Sus colegas y discípulos recuerdan su generosa hospitalidad en su casa, que, gracias a su esposa Ludmiła y a sus hijos Monika y Jakub, era un lugar de conversación e intercambio, pero también un espacio para el consejo personal, para la comunión, para diálogos que implicaban la vida de cada uno. La formación académica se convertía así en una escuela de vida, y las lecciones encendían la investigación personal y fomentaban la comunión entre las personas. Se puso a disposición para largos viajes y cursos de varias semanas como profesor invitado en las secciones internacionales del Instituto, en Washington DC, Valencia, Salvador de Bahía, Changanacherry en India, Seúl en Corea.
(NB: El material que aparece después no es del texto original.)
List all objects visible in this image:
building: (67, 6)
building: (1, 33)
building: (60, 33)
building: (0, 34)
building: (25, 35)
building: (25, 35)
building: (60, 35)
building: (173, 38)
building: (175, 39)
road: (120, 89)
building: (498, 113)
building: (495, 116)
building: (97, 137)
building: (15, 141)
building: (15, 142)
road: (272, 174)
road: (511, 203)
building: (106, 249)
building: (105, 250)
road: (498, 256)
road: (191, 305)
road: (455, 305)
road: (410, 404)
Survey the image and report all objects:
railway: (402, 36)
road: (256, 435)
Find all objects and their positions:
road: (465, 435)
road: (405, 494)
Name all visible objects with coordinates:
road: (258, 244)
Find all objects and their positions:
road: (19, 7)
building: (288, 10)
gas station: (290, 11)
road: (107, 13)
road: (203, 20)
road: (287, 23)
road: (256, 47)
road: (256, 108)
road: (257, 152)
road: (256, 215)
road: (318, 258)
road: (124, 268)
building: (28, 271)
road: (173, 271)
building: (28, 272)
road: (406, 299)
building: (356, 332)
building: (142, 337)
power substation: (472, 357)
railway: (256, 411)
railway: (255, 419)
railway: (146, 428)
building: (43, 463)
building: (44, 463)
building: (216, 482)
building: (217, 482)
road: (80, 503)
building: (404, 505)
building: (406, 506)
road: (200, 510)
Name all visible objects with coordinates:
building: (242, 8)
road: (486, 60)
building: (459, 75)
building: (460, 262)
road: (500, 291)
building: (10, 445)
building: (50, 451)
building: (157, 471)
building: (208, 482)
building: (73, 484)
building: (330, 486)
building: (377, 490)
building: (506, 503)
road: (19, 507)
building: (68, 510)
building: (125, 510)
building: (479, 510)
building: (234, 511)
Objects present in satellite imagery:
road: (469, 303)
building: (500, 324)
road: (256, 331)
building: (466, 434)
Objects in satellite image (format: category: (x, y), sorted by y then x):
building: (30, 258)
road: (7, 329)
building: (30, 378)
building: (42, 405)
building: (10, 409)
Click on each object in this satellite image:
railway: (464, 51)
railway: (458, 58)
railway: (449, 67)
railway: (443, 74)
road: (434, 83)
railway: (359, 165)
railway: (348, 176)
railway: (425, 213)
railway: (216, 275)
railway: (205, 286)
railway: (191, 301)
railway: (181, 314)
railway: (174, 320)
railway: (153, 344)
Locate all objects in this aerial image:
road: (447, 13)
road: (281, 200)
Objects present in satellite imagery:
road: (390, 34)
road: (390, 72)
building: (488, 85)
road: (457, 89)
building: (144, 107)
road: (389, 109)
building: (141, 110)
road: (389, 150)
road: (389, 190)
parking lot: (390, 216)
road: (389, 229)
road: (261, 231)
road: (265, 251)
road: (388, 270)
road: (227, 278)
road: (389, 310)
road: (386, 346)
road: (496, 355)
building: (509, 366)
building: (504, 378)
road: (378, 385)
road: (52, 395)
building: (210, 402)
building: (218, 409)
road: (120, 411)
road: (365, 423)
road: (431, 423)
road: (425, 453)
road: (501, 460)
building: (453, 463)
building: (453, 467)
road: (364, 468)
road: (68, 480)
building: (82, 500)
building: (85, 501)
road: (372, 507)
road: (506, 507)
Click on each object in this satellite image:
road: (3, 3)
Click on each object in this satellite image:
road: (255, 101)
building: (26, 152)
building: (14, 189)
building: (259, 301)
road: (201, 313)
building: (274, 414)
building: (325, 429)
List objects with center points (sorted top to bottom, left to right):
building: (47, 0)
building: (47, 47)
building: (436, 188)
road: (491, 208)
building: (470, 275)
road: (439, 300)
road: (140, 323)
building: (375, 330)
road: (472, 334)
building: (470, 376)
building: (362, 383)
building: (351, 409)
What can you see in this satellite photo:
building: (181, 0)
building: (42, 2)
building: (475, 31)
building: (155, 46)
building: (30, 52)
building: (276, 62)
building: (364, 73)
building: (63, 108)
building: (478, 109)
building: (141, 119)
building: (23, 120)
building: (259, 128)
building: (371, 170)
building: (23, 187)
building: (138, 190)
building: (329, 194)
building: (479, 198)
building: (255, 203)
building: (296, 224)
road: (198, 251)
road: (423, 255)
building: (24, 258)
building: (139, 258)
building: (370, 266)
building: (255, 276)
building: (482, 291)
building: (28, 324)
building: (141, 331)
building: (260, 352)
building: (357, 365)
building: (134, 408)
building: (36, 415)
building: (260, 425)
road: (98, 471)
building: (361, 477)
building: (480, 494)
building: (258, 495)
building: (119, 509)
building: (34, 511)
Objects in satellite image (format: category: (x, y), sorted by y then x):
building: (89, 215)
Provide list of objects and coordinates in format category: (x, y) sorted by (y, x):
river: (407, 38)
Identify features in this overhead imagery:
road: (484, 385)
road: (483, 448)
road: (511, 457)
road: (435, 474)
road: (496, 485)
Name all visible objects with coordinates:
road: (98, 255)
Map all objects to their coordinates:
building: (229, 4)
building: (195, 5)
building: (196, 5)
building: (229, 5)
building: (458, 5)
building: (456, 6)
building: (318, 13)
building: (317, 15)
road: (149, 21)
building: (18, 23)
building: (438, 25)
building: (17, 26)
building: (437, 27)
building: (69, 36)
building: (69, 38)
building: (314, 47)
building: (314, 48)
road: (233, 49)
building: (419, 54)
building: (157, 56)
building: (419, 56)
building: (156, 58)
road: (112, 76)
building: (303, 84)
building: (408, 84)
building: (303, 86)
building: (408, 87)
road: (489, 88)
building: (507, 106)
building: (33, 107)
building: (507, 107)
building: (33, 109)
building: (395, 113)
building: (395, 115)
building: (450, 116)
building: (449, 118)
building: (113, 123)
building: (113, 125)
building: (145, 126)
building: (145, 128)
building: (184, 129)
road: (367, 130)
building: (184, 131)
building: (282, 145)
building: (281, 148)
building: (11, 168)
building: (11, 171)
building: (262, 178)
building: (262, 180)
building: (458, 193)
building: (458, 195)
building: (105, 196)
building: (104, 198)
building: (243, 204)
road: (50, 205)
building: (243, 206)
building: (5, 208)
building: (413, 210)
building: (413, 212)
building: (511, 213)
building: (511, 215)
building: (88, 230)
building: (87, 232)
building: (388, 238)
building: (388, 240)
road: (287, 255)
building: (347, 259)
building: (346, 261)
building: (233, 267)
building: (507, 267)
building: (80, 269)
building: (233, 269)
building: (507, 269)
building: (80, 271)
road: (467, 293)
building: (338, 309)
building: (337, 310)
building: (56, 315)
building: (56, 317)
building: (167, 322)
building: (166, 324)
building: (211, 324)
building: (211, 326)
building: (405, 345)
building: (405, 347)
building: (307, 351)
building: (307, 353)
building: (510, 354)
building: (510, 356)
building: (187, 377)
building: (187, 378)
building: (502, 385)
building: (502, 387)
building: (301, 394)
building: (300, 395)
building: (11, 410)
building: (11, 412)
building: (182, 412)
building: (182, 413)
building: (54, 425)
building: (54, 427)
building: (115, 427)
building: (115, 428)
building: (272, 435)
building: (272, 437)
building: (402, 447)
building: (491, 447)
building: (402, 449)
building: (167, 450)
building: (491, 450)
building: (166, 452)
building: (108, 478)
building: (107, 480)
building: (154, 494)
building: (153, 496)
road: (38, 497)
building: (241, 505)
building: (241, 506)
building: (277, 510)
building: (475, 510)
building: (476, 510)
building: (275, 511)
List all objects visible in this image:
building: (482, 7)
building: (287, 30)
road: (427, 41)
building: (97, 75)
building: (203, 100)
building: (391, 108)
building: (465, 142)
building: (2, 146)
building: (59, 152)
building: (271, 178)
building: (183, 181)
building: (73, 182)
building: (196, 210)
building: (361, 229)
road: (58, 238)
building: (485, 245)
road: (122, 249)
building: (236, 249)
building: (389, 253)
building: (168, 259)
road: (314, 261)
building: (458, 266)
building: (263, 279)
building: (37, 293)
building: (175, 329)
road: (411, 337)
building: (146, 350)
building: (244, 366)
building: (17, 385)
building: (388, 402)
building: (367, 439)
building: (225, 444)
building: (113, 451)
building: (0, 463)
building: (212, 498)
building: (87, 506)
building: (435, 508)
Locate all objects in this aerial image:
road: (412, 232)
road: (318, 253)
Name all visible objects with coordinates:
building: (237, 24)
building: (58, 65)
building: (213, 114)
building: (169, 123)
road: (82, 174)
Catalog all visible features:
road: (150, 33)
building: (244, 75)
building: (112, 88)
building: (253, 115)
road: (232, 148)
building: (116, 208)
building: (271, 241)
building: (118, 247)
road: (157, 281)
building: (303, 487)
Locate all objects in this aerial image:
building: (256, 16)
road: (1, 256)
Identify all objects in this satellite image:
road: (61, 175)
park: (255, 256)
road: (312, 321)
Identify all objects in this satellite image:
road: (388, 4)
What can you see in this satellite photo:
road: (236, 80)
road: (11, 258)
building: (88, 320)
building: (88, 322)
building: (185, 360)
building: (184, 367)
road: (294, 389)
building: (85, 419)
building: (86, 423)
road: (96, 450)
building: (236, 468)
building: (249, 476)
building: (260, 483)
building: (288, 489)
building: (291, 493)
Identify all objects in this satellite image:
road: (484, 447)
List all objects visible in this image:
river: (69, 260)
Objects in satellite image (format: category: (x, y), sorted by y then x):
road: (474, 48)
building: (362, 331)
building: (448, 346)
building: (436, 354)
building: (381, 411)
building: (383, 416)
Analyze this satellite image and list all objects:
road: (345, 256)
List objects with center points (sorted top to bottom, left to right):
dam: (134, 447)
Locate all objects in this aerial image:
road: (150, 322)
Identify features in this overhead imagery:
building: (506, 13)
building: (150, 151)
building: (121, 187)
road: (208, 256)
“Dulce y querida guía”: con estas palabras de Dante, Stanisław Grygiel quiso titular uno de sus ensayos sobre la feminidad, dedicado a su amada esposa, revelando su estima y veneración por lo femenino, que consideraba verdaderamente una estrella polar para guiar el camino de la inteligencia y de la vida. No se trataba, por tanto, de allanar la diferencia, sino de exaltar el genio femenino en su capacidad original de acceder a la verdad y en su complementariedad.
Stanisław Grygiel reflexionaba mucho sobre la muerte y el morir, que para él eran la puerta de entrada a la filosofía. Para él, morir significaba pasar del profanum al fanum (es decir, entrar en el lugar sagrado de la epifanía de Dios). Invocaba, con Rilke: “Da, Señor, a cada uno su muerte. Dale esa muerte que nace de la vida en la que cada uno tuvo su amor, su destino y su dolor” (El libro de la pobreza y de la muerte). Se preguntaba: “¿Muere el Señor con nosotros? Porque, si no muere, entonces morimos en soledad, es decir, salimos de aquí sin ningún sentido, sin valor, incapaces de entrar en el fanum.” Pero concluyó con Pascal: “Jesús está en agonía hasta el fin del mundo, no debemos dormir en esta hora…. ‘Yo pensé en ti en mi agonía’” (Pensées, 553). Jesús pensó en Stanisław en su agonía, y por eso él no estaba solo. Y con él pensó también en nosotros. Y así estamos juntos de un modo misterioso y real en la communio sanctorum.
El vuelo del águila ha concluido. Y precisamente al concluir ha dejado de apuntar a su presa en la tierra, para volar hacia el Cielo. Desde allí nos sigue y bendice. Muchas gracias, querido Stanisław, maestro, padre y amigo.